Technology February 27, 2017
Devices would speed Internet of Things by analyzing data on site.
Consumer desktop PC vendor Dell Inc. on Monday launched a line of compact, rugged computers designed to analyze the torrents of data generated by Internet of Things (IoT) applications in transportation and other sectors.
Known as the Dell Edge Gateway 3000 Series, the computers are designed to deliver connectivity and real-time intelligence from harsh environments and small spaces, Round Rock, Texas-based Dell said.
By attaching these small computers to 18-wheelers, users can analyze the data generated by IoT sensors and platforms directly at the source, instead of incurring the extra time and cost of transmitting all that information back to a centralized, cloud-based database, according to Dell.
The product line includes three models targeted for use in the transportation, industrial automation, energy, and digital signage markets. The computer could be deployed in a vehicle, a refrigerated trailer, a remote oil pump in the desert, a digital sign in an elevator, or the inside of an HVAC unit on a casino rooftop.

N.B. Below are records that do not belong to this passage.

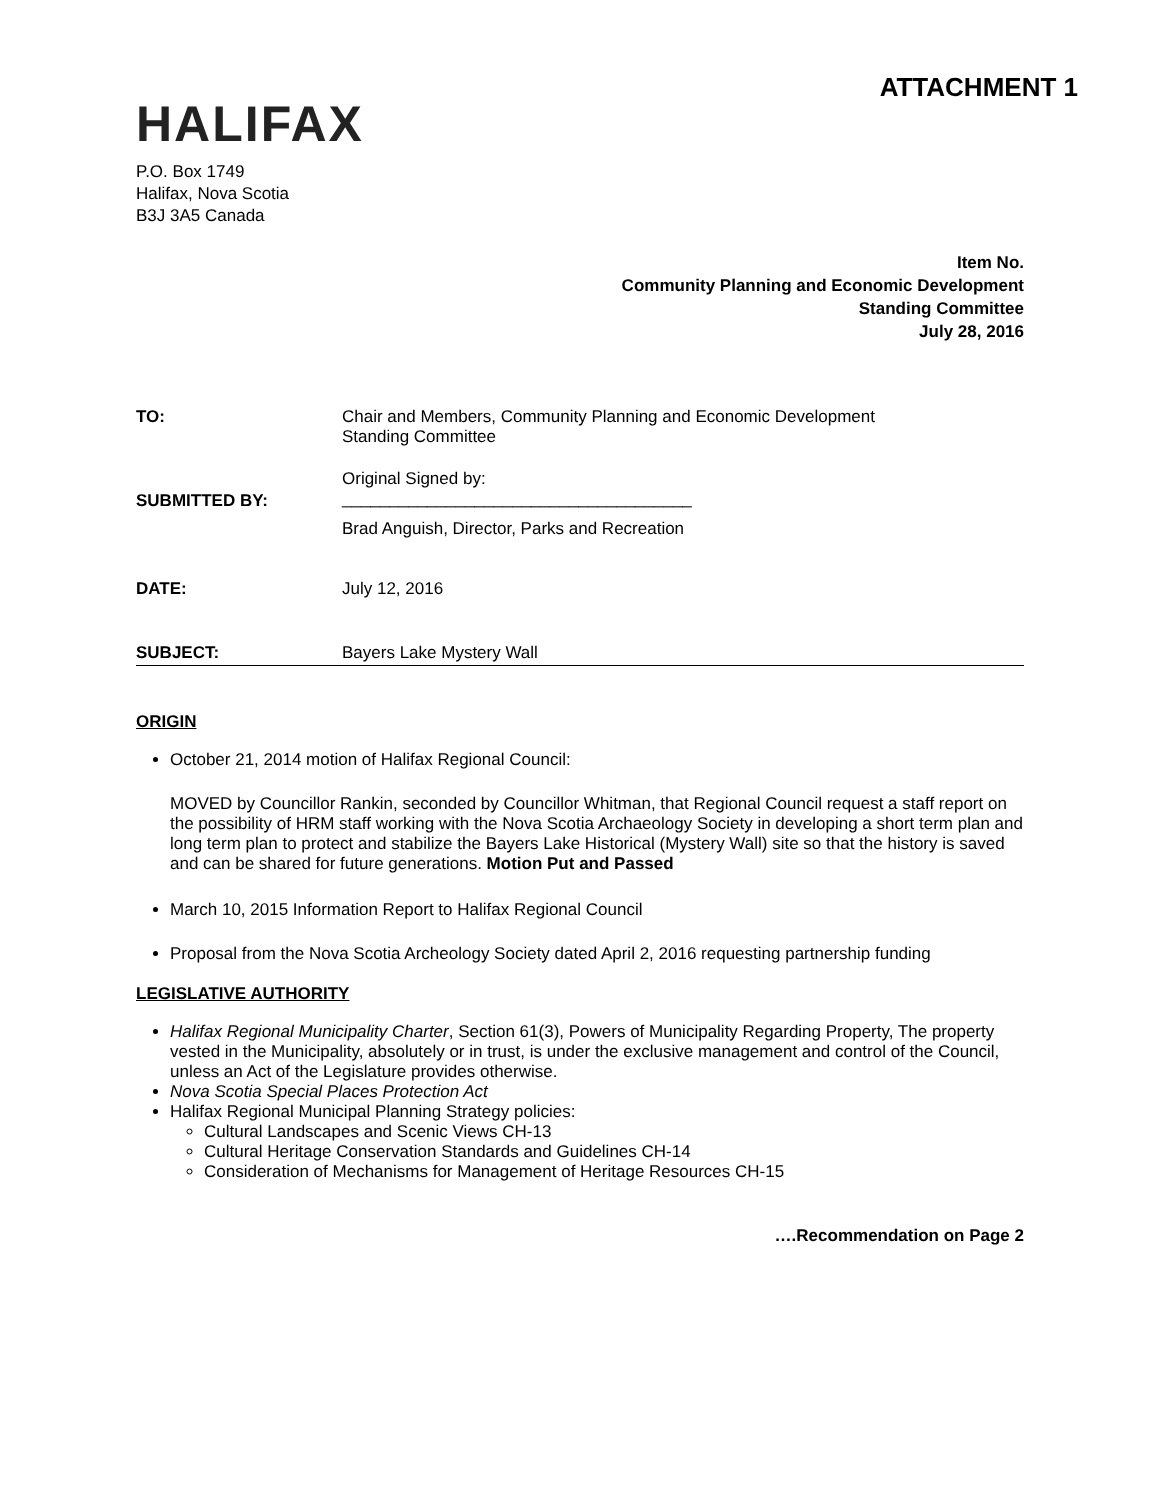ATTACHMENT 1
HALIFAX
P.O. Box 1749
Halifax, Nova Scotia
B3J 3A5 Canada
Item No.
Community Planning and Economic Development
Standing Committee
July 28, 2016
TO: Chair and Members, Community Planning and Economic Development
Standing Committee
SUBMITTED BY:
Original Signed by:
_____________________________________
Brad Anguish, Director, Parks and Recreation
DATE: July 12, 2016
SUBJECT: Bayers Lake Mystery Wall
ORIGIN
October 21, 2014 motion of Halifax Regional Council:
MOVED by Councillor Rankin, seconded by Councillor Whitman, that Regional Council request a staff report on the possibility of HRM staff working with the Nova Scotia Archaeology Society in developing a short term plan and long term plan to protect and stabilize the Bayers Lake Historical (Mystery Wall) site so that the history is saved and can be shared for future generations. Motion Put and Passed
March 10, 2015 Information Report to Halifax Regional Council
Proposal from the Nova Scotia Archeology Society dated April 2, 2016 requesting partnership funding
LEGISLATIVE AUTHORITY
Halifax Regional Municipality Charter, Section 61(3), Powers of Municipality Regarding Property, The property vested in the Municipality, absolutely or in trust, is under the exclusive management and control of the Council, unless an Act of the Legislature provides otherwise.
Nova Scotia Special Places Protection Act
Halifax Regional Municipal Planning Strategy policies:
Cultural Landscapes and Scenic Views CH-13
Cultural Heritage Conservation Standards and Guidelines CH-14
Consideration of Mechanisms for Management of Heritage Resources CH-15
….Recommendation on Page 2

Wherever they are installed, the Edge Gateway devices allow users to save bandwidth, reduce cost, and ease security concerns while still retaining the benefits of traditional IoT networks, such as real-time analysis of data generated by connected devices, Andy Rhodes, Dell’s vice president and general manager for the Internet of Things, said in a statement.

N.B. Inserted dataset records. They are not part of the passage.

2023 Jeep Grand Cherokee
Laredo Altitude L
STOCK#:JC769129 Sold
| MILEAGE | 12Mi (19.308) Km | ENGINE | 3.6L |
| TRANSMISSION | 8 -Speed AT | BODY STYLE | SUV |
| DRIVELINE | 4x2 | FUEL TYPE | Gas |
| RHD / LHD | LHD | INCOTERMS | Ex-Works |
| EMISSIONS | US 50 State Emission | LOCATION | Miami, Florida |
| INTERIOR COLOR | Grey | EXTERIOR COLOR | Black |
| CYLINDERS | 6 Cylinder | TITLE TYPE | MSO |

The system works by performing computation and analysis at the “edge” of the IoT network—where the data is originally generated—instead of moving bulk quantities of information back to a data hub without knowing whether it could be useful. By computing at the edge, users can determine which data sets are interesting and relevant before choosing to send them back to the data center or the cloud for further analytics and longer-term storage, Dell said.

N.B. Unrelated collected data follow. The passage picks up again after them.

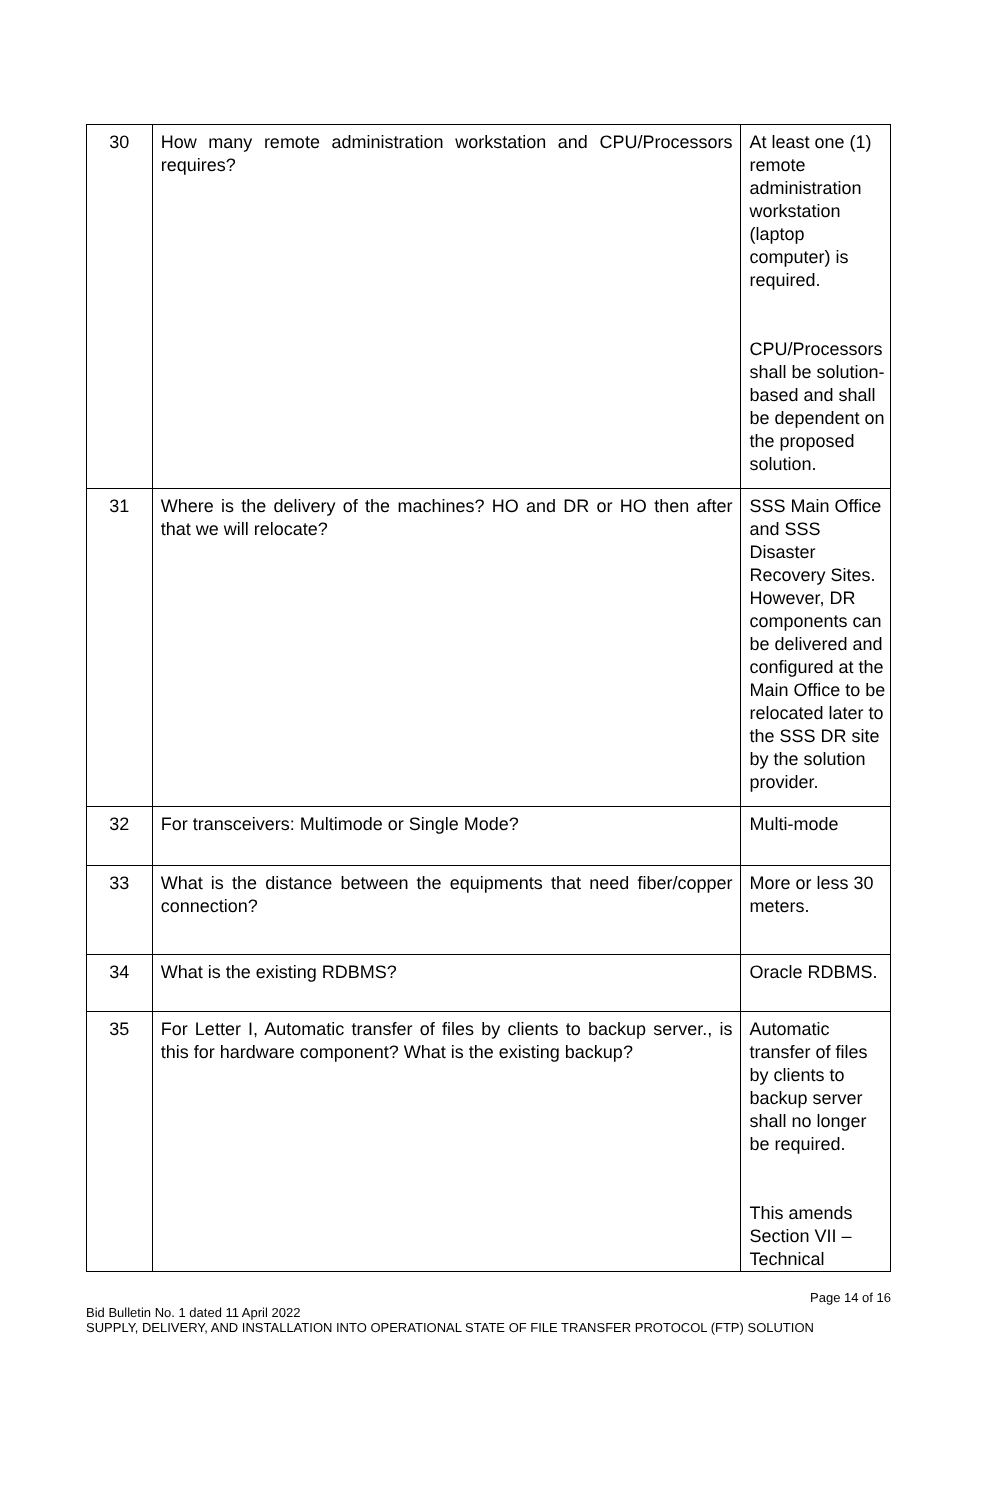| 30 | How many remote administration workstation and CPU/Processors requires? | At least one (1) remote administration workstation (laptop computer) is required. CPU/Processors shall be solution-based and shall be dependent on the proposed solution. |
| 31 | Where is the delivery of the machines? HO and DR or HO then after that we will relocate? | SSS Main Office and SSS Disaster Recovery Sites. However, DR components can be delivered and configured at the Main Office to be relocated later to the SSS DR site by the solution provider. |
| 32 | For transceivers: Multimode or Single Mode? | Multi-mode |
| 33 | What is the distance between the equipments that need fiber/copper connection? | More or less 30 meters. |
| 34 | What is the existing RDBMS? | Oracle RDBMS. |
| 35 | For Letter I, Automatic transfer of files by clients to backup server., is this for hardware component? What is the existing backup? | Automatic transfer of files by clients to backup server shall no longer be required. This amends Section VII – Technical |
Page 14 of 16
Bid Bulletin No. 1 dated 11 April 2022
SUPPLY, DELIVERY, AND INSTALLATION INTO OPERATIONAL STATE OF FILE TRANSFER PROTOCOL (FTP) SOLUTION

The approach is similar in concept to a plan from the Broomfield, Colo.-based startup N.io Innovation Ltd. (pronounced “Neo”), which has created a system to automate logistics, retail, and manufacturing operations by installing inexpensive microprocessors at sensors, scanners, and docks, empowering those electronic devices to make nearly instant “decisions” without waiting for instructions from a central server.
Dell’s Edge Gateway 3000 Series devices will be available for purchase in early summer 2017 starting at $399.